The defendants also point out that RAL agreements after 1996 included an arbitration clause. In his order of January 11,1999, Judge Zagel ruled that these arbitrations were enforceable. Carnegie argues that this decision does not preclude reconsideration of the question, because at the time of that decision, the class was represented by counsel later held by the court to be deficient, and it would be improper to enforce a ruling against the class. While I agree with this argument, I also agree with Judge Zagel’s reasoning in that order. The Seventh Circuit strongly favors enforcement of arbitration provisions, and has declined to override them even in far more adhesive circum*550stances than those surrounding the RAL transactions. See, e.g., Hill v. Gateway 2000, Inc., 105 F.3d 1147 (7th Cir.1997); Champ v. Siegel Trading Co., Inc., 55 F.3d 269 (7th Cir.1995).
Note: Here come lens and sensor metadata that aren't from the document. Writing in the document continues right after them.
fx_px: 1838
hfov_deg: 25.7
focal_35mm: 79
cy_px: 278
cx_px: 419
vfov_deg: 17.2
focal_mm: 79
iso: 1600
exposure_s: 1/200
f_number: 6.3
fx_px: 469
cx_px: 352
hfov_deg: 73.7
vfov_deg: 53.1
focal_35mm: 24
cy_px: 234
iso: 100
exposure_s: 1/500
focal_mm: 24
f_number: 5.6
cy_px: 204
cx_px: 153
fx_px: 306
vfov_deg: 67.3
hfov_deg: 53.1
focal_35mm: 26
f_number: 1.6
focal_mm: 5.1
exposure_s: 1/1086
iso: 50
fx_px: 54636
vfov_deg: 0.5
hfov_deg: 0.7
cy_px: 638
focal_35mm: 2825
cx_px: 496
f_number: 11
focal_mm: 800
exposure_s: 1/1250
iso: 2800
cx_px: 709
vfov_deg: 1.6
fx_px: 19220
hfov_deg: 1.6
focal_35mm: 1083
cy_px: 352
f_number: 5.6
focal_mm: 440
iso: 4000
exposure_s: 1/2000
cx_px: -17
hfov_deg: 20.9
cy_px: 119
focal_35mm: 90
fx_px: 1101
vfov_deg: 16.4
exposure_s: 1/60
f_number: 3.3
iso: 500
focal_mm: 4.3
Contrary to Carnegie’s argument, the defendants’ involvement in settlement proceedings over the last several years does not constitute an election of legal remedies and corresponding waiver of the right to arbitrate. The class in this case excludes those RAL customers whose contracts included agreements to arbitrate disputes arising from the transaction.
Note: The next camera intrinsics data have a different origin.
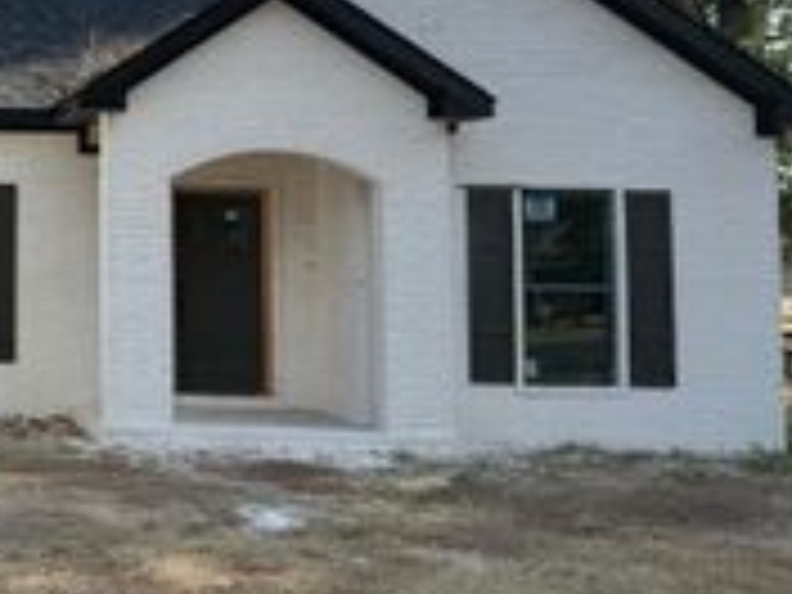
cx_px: -166
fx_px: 1556
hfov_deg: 25.5
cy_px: 97
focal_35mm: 68
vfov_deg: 21.3
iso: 80
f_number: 1.78
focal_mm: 6.76
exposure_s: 1/3953
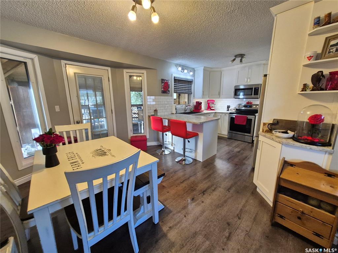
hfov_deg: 106.2
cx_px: 169
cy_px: 126
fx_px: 127
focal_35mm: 13
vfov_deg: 89.9
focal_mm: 1.74
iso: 320
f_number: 2.2
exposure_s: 1/60
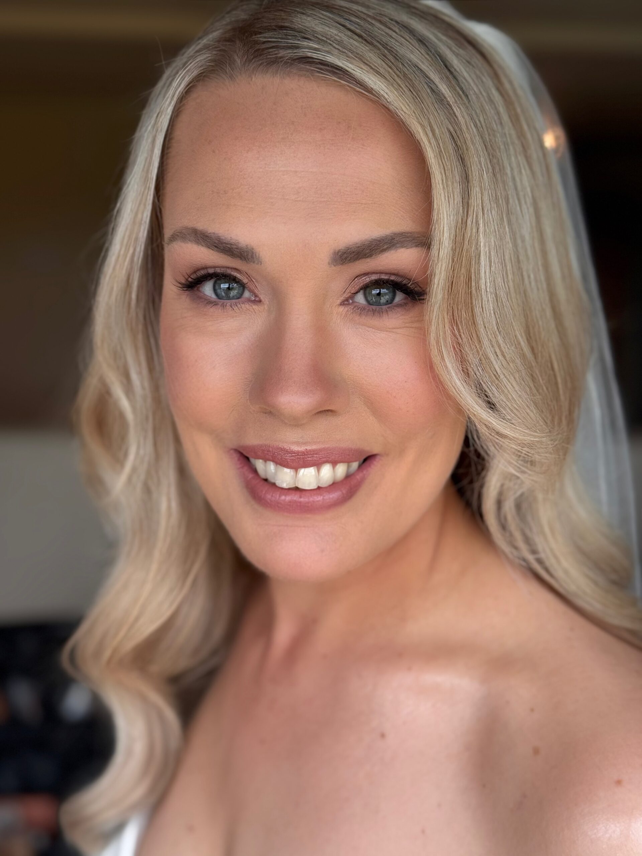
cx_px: 321
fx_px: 1187
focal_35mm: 48
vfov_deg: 39.7
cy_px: 428
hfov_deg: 30.3
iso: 64
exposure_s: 1/314
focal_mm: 6.76
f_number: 1.78
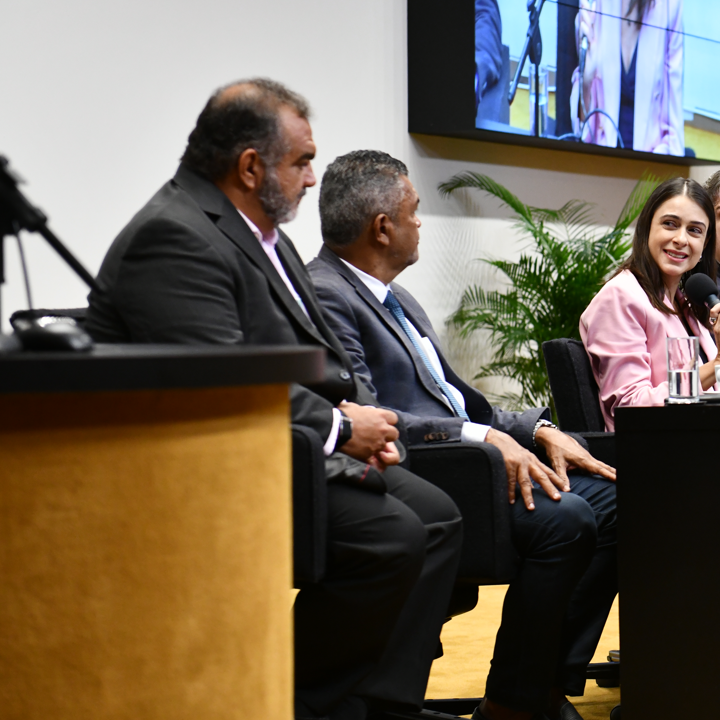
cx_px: 675
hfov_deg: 14.5
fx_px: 2800
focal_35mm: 119
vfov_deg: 14.6
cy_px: 282
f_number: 3.5
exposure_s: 1/80
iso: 2000
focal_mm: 70
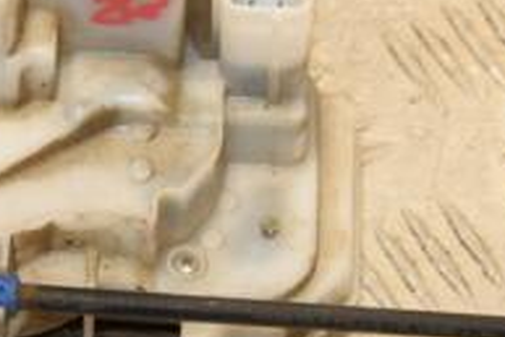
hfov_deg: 8.8
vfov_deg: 5.9
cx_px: 73
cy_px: 125
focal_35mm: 233
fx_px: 3271
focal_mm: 50
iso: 800
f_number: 9
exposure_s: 1/200
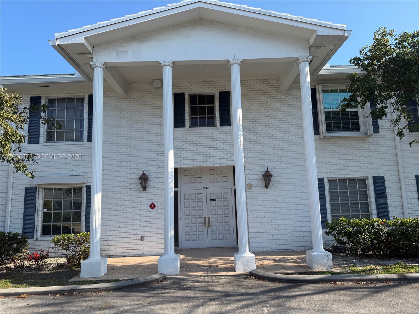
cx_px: 210
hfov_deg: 71.6
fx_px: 291
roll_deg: +1.4
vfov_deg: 56.8
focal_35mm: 24
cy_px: 157
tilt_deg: +7.5
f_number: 1.78
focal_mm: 6.76
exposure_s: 1/2525
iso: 80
Finally, the defendants challenge Carnegie’s ability to represent the class, alleging that the facts of her claim are atypical. In particular, they point to her lack of reliance on deceptive advertising and her failure to read the RAL application before signing it. These attributes of the plaintiffs experience are examples of the type of individual variation which necessarily distinguishes class members from one another in every class action. No two individuals’ claims will ever be identical; the question is whether the named plaintiffs claim “arises from the same event, practice, or course of conduct that gives rise to the claim of other class members and is based upon the same legal theory as other class claims.” Ringswald v. County of DuPage, 196 F.R.D. 509, 512 (N.D.Ill.2000). Carnegie’s claim meets this standard. The defendants’ arguments that Carnegie’s history provide special problems for her breach of fiduciary duty and consumer fraud claims are mooted by the decertification of those claims. Carnegie has satisfied the typicality requirement and may serve as class representative.
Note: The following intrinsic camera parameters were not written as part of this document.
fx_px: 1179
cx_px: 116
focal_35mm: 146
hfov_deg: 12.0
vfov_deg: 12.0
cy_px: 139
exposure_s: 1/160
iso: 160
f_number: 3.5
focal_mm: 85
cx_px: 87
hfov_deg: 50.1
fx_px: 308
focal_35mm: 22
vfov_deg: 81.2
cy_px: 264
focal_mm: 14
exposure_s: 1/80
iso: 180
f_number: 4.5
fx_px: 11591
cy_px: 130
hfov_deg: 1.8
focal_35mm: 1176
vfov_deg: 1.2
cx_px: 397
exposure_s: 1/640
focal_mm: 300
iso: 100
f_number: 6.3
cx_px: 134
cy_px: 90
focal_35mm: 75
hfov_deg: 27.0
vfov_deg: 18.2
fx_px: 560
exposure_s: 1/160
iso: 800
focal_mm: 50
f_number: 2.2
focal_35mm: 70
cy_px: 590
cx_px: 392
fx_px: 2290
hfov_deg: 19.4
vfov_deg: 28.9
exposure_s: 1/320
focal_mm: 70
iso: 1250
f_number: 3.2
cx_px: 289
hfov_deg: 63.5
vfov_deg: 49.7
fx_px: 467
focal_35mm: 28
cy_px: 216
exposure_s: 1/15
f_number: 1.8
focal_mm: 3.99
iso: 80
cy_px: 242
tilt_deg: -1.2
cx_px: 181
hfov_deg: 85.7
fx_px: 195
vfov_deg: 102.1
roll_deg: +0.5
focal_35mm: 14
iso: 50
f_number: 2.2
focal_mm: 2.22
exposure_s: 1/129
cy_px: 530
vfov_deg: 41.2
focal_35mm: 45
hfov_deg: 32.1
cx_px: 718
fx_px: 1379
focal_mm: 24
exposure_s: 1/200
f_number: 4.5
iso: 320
. In separate orders, I have dismissed Count I, alleging violations of the federal Truth in Lending Act (“TILA"), as to all of the defendants.

. Block makes a perfunctory argument that Carnegie's RICO action is time-barred. She received her RAL in February, 1995. This action was filed in 1998, well within the four-year statute of limitations. The fact that Carnegie was not then the named class representative is irrelevant.

. This is in contrast to the statute of limitations, which defendants consistently raised as a potential bar to some claims if the settlement was not approved.

. Cont'l Ins. Co. v. Rutledge & Co., 750 A.2d 1219 (Del.Ch.2000) is entirely inapposite; it concerns oral modifications of a partnership agreement. Kysor Indus. Corp. v. Margaux, Inc., 674 A.2d 889 (Del.Super.Ct.1996) enforced a unilateral contract against a party who had promised to pay a certain sum upon the occurrence of a triggering event. Abbott v. Stephany Poultry Co., 62 A.2d 243 (Del.Super.Ct.1948) states that partial performance by a promisee may bind the promisor. None of these cases suggests that a non-promisor such as Block may be bound.

. When I refer to "state-law claims,” I am referring to these four counts. While Counts VI and VII for breach of contract are also based in state law, they are subject to the Delaware choice-of-law clause in the RAL agreement, and thus do not present the manageability problems of Counts III, IV, V, and VIII.